Hi,
Some context: While adding a new dataset to Datalad (https://www.datalad.org/) by giving the download URL, git-annex is working under the cover to manage data. In this case, I see that some .tif .json and .mat (maybe others I have not tried) files do not get added to annex as expected
Here I have an example with a .mat file:
$ datalad download-url --archive url_to_mask.mat
The datalad command above has a flag --archive
that allows passing downloaded files under the git annex control. Git-annex does not seem to be able to support archives for this file format
download_url(ok): /data/conp/multimodal-FRDR-dataset/2015-5-6_mask.mat (file)
add(ok): 2015-5-6_mask.mat (file)
save(ok): /data/conp/multimodal-FRDR-dataset (dataset)

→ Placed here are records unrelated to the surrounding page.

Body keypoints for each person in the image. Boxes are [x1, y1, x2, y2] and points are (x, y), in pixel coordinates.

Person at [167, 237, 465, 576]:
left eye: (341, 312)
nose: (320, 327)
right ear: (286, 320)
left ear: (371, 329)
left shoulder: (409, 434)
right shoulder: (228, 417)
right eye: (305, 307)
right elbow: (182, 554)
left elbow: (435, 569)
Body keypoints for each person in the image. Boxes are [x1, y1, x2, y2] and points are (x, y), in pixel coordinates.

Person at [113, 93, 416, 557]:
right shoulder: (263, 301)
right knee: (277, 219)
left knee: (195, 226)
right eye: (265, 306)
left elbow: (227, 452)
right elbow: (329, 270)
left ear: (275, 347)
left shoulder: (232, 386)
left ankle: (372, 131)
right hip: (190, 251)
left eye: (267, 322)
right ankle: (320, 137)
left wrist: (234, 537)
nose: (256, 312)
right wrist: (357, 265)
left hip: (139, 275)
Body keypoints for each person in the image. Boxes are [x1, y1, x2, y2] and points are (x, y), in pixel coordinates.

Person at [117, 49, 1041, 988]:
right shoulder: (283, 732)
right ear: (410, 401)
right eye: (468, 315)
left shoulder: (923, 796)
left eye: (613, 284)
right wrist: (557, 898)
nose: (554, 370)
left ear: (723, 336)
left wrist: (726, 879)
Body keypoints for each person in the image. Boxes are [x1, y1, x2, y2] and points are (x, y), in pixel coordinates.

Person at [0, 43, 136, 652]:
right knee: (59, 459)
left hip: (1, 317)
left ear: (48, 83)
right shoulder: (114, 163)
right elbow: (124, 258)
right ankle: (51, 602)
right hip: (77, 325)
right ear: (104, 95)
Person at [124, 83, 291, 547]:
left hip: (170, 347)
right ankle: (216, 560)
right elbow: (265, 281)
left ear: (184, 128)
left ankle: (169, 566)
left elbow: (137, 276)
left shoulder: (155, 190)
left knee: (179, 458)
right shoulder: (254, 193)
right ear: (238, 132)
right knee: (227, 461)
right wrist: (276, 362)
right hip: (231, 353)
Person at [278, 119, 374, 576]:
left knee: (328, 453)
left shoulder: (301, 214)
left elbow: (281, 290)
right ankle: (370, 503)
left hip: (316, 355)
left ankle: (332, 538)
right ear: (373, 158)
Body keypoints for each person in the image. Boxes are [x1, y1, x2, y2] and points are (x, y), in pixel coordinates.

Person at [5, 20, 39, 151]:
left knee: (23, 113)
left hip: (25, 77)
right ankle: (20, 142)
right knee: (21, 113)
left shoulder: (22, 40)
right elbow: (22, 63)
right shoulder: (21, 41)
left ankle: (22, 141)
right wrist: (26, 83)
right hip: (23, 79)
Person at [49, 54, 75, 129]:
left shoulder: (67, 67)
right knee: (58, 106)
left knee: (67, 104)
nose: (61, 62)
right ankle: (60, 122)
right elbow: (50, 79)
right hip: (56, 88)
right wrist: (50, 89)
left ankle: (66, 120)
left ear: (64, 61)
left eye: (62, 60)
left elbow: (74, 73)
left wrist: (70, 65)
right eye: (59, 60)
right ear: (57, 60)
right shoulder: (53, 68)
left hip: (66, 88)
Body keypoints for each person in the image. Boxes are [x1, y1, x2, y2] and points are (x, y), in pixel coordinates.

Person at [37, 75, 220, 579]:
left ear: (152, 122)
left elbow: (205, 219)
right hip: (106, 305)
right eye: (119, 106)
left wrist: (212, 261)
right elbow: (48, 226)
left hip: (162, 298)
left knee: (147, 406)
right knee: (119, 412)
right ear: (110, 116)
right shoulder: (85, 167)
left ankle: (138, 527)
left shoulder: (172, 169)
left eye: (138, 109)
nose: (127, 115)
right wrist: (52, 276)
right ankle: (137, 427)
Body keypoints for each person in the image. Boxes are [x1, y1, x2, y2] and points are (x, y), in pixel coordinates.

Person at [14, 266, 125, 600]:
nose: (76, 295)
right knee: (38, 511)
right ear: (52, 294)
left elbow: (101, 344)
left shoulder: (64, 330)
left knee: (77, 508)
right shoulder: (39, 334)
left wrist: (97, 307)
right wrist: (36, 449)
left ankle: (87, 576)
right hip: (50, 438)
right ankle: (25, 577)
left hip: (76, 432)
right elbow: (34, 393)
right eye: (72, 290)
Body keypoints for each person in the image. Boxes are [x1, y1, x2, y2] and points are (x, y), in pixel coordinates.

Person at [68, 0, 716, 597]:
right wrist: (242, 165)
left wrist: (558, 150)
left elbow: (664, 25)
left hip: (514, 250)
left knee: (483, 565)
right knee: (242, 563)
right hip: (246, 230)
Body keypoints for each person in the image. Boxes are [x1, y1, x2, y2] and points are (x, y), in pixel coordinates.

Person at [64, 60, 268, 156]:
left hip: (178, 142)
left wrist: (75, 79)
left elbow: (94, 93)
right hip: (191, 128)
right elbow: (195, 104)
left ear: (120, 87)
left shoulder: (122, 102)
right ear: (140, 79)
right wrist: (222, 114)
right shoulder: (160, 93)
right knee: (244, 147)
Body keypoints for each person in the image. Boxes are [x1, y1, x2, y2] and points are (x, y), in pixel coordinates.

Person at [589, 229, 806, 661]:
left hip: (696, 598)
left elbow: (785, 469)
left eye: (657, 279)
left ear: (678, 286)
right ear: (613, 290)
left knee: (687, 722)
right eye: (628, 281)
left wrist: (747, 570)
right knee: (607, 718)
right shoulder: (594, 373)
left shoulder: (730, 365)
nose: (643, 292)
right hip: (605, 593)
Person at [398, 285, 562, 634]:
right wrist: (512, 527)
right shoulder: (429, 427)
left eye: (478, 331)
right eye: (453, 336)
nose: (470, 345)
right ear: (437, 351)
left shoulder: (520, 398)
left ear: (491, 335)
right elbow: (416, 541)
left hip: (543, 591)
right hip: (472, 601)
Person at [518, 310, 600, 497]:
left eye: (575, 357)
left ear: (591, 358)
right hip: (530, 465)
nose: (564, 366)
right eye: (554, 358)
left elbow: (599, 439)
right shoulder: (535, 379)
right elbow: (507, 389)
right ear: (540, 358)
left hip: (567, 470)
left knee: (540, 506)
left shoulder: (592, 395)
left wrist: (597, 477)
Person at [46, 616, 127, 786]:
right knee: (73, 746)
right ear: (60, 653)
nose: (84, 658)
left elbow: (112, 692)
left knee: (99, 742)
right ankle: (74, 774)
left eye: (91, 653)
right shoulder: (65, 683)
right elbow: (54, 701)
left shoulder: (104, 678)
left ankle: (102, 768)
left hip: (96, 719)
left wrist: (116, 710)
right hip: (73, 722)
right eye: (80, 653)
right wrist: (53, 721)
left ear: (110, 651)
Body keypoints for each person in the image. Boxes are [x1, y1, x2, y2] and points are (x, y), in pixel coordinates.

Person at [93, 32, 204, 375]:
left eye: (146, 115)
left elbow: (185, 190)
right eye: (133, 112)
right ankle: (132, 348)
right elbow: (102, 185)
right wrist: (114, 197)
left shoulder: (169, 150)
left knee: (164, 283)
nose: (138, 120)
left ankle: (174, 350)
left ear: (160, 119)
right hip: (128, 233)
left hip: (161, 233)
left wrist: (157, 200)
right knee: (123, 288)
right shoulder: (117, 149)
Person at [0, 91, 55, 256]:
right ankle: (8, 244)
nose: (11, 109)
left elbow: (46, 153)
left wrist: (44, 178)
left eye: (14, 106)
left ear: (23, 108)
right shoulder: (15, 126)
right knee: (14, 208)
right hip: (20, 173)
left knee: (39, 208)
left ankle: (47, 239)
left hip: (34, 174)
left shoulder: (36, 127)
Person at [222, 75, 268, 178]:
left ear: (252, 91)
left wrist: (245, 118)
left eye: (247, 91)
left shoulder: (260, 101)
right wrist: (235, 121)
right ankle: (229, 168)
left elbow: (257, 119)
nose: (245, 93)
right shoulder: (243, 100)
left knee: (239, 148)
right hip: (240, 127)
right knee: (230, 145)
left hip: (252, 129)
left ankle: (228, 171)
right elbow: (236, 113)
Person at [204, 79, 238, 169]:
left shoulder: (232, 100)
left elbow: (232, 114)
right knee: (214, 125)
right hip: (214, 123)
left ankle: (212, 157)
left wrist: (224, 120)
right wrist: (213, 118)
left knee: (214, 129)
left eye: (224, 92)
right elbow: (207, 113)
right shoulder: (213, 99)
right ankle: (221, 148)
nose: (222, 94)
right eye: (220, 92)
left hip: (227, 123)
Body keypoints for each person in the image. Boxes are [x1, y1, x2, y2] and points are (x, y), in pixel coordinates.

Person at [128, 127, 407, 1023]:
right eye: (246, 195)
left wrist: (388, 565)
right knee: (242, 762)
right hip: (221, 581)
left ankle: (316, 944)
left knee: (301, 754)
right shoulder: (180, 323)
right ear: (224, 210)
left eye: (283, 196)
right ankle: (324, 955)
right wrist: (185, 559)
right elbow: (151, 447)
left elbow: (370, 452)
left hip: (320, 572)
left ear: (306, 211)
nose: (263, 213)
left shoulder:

[INFO ] Adding content of the archive /data/conp/multimodal-FRDR-dataset/2015-5-6_mask.mat into annex <AnnexRepo path=/data/conp/multimodal-FRDR-dataset (<class 'datalad.support.annexrepo.AnnexRepo'>)>
[ERROR ] unknown archive format for file `/data/conp/multimodal-FRDR-dataset/.git/annex/objects/34/x8/MD5E-s575--b5333e072291f215595c9c39cd2524e5.mat/MD5E-s575--b5333e072291f215595c9c39cd2524e5.mat' [__init__.py:get_archive_format:293] (PatoolError)
What is it really going on here?
Is this a bug or a possible addition to be implemented? Is there any way in git annex to avoid this issue?
Thank you for your help,
Regards Giulia
I don't think the problem will involve git-annex, because that error message is not emitted by git-annex.